Abstract
The rural and/or remote areas often face cellular network connectivity issues due to the challenges associated with infrastructure development and expansion for improving coverage and capacity, such as low population density, high infrastructure costs, complex terrain, which mobile operators are confronted with. This study addresses these challenges, particularly at Ga-Mampana (Masanteng) and parts of the N1 north highway in Limpopo, South Africa. By employing a mixed-method approach, this research explores cost-effective and energy efficient approaches for optimising cellular network coverage and capacity, concentrating on key performance metrics such as Reference Signal Received Power (RSRP), Reference Signal Received Quality (RSRQ), Channel Quality Indicator (CQI), Signal-to-Noise Ratio (SNR), Downlink (DL) and Uplink (UL) bitrates.
Leveraging Geographic Information Systems (GIS) tools such as QGIS, field measurements, and MATLAB simulations based on Longley-Rice propagation model, this research highlights most appropriate small cell placements and analyses signal propagation across varied terrains. Furthermore, a machine learning-driven optimization framework applying the Deep Deterministic Policy Gradient (DDPG) algorithm was formulated using Python programming, to dynamically adjust antenna tilt, transmit power and frequency in response to changing network demands and environmental conditions, substantially enhancing network performance while reducing energy consumption.

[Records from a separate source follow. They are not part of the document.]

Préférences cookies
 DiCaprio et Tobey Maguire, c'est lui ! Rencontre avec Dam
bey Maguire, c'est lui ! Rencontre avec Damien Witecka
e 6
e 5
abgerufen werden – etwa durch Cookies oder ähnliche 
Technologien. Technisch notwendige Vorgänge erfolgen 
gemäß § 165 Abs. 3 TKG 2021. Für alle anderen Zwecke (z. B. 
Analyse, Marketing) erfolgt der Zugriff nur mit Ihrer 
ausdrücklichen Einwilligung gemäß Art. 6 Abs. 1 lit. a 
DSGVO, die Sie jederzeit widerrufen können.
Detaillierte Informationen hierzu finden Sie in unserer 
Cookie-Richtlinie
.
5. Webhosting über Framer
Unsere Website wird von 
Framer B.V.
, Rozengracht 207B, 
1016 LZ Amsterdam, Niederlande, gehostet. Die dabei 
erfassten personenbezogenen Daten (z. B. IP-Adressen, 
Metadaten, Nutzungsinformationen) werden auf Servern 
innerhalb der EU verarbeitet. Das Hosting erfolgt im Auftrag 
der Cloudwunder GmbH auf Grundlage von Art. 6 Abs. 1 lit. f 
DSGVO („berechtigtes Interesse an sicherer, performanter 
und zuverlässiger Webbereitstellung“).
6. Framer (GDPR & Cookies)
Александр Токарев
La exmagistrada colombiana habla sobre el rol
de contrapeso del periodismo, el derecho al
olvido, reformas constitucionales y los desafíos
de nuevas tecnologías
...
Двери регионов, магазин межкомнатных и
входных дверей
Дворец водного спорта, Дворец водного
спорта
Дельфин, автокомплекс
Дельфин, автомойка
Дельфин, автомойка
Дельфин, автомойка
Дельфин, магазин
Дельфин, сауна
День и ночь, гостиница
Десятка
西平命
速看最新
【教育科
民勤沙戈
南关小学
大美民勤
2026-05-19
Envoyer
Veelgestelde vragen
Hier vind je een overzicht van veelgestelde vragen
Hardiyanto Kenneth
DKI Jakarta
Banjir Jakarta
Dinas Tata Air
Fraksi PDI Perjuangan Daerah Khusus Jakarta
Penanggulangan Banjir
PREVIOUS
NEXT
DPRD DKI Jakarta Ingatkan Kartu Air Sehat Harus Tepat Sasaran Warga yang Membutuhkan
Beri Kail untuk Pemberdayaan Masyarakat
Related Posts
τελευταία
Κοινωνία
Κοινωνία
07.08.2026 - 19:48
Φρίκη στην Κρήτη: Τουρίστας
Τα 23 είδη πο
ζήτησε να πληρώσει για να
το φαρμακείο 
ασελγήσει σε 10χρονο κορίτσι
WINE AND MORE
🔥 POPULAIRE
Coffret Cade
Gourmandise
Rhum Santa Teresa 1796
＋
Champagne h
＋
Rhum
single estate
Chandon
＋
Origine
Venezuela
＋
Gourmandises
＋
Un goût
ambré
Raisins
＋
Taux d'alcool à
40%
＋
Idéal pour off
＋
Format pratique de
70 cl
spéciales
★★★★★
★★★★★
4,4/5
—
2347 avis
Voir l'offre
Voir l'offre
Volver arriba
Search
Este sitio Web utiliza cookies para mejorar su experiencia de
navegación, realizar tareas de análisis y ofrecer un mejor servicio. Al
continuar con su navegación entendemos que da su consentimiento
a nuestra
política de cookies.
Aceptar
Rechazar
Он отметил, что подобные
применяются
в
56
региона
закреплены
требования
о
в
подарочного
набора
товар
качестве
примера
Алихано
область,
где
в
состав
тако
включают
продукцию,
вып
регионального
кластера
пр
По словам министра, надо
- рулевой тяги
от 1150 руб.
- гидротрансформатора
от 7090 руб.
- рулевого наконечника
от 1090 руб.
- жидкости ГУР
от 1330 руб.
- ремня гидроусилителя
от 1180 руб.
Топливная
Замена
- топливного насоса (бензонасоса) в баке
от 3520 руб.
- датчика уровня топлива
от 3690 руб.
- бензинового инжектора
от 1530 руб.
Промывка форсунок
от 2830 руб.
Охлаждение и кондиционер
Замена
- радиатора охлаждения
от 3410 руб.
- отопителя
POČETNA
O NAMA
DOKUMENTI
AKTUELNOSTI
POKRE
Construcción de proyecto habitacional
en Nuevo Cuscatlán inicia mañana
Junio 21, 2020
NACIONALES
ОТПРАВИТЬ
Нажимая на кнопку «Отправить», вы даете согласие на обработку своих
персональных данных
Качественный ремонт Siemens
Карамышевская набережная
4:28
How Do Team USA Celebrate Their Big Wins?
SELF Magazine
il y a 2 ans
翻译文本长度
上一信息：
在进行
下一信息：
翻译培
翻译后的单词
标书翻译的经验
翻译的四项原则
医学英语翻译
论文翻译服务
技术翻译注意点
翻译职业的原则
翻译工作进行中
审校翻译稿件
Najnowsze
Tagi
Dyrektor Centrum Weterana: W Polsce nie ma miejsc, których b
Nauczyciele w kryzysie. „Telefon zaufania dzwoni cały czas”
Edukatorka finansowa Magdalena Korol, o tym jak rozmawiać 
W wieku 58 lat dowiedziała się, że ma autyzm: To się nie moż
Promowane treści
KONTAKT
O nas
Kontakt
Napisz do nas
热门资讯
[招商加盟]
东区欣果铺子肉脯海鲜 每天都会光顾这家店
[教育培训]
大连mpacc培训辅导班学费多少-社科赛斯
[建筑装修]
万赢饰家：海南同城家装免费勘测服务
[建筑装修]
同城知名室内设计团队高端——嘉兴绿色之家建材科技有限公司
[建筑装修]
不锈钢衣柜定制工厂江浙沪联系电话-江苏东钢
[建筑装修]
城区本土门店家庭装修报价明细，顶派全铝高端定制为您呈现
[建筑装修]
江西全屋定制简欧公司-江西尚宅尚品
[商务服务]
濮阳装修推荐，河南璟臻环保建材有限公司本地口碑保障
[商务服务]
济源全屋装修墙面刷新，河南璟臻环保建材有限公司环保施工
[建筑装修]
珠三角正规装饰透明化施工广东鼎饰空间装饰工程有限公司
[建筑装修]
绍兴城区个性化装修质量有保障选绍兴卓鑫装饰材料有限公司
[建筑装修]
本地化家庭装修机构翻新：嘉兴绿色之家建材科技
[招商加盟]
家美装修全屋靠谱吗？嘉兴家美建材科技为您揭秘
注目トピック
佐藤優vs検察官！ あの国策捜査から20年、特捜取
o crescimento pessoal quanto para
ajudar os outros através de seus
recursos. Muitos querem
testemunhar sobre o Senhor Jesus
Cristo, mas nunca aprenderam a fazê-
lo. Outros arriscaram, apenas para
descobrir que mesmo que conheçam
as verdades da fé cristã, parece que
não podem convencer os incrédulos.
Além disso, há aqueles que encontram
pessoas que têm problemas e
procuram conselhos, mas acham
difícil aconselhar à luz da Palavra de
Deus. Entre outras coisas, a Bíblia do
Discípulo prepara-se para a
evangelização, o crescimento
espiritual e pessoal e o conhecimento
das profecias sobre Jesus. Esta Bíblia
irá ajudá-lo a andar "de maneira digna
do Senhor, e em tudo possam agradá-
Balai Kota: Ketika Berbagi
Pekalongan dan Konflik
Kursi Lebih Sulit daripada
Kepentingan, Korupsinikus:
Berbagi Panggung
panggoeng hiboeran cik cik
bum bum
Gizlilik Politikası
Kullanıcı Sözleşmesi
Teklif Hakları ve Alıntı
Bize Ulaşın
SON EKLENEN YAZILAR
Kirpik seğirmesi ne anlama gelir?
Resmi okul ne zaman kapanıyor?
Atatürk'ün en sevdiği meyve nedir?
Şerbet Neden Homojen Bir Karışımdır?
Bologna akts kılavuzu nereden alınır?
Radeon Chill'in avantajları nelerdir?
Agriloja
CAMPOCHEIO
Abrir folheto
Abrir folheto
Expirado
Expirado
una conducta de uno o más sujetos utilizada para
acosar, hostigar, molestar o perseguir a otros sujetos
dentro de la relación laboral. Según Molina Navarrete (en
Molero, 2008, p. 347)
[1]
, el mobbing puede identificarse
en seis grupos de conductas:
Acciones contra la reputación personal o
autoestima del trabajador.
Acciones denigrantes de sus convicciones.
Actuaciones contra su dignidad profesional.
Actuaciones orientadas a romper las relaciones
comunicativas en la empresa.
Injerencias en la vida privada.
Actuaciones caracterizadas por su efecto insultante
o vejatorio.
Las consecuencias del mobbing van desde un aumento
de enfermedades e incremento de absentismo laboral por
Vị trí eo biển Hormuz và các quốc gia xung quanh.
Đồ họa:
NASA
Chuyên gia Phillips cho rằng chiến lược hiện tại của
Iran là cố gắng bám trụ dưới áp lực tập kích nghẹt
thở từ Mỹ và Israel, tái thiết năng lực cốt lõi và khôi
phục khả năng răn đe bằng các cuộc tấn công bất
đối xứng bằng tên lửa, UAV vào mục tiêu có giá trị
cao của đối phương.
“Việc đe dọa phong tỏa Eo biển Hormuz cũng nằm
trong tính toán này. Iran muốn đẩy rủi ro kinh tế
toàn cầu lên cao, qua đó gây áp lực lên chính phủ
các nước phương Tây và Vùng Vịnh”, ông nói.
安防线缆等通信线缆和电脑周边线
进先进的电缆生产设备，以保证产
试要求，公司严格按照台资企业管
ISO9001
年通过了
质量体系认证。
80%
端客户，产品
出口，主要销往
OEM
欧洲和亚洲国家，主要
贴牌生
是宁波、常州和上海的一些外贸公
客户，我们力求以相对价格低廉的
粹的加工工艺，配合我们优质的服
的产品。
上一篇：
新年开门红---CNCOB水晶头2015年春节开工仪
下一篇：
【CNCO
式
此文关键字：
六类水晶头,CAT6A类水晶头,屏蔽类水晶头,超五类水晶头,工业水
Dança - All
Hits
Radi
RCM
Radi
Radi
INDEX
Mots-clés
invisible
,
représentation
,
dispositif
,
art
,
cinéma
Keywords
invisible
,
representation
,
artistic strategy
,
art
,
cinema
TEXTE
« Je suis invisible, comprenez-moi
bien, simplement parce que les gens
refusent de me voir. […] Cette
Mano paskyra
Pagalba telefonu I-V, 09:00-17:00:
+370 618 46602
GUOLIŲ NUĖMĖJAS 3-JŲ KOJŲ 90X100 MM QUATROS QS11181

The research outcomes indicate that small cells deployment, combined with AI-driven parameter optimization, can significantly enhance connectivity in overlooked rural areas. Enhanced coverage and Capacity support vital services like telemedicine, remote education, working from home, and digital commerce, encouraging significant socio-economic benefits for these communities. This study also emphasizes the value of supportive policy frameworks for rural network infrastructure rollout and developments, proposing policy-driven reforms that foster public-private partnership. This study adds a practical framework for cost-effective rural network optimization and provides insightful strategies for enhancing cellular network connectivity solutions across comparable low-density regions in South Africa.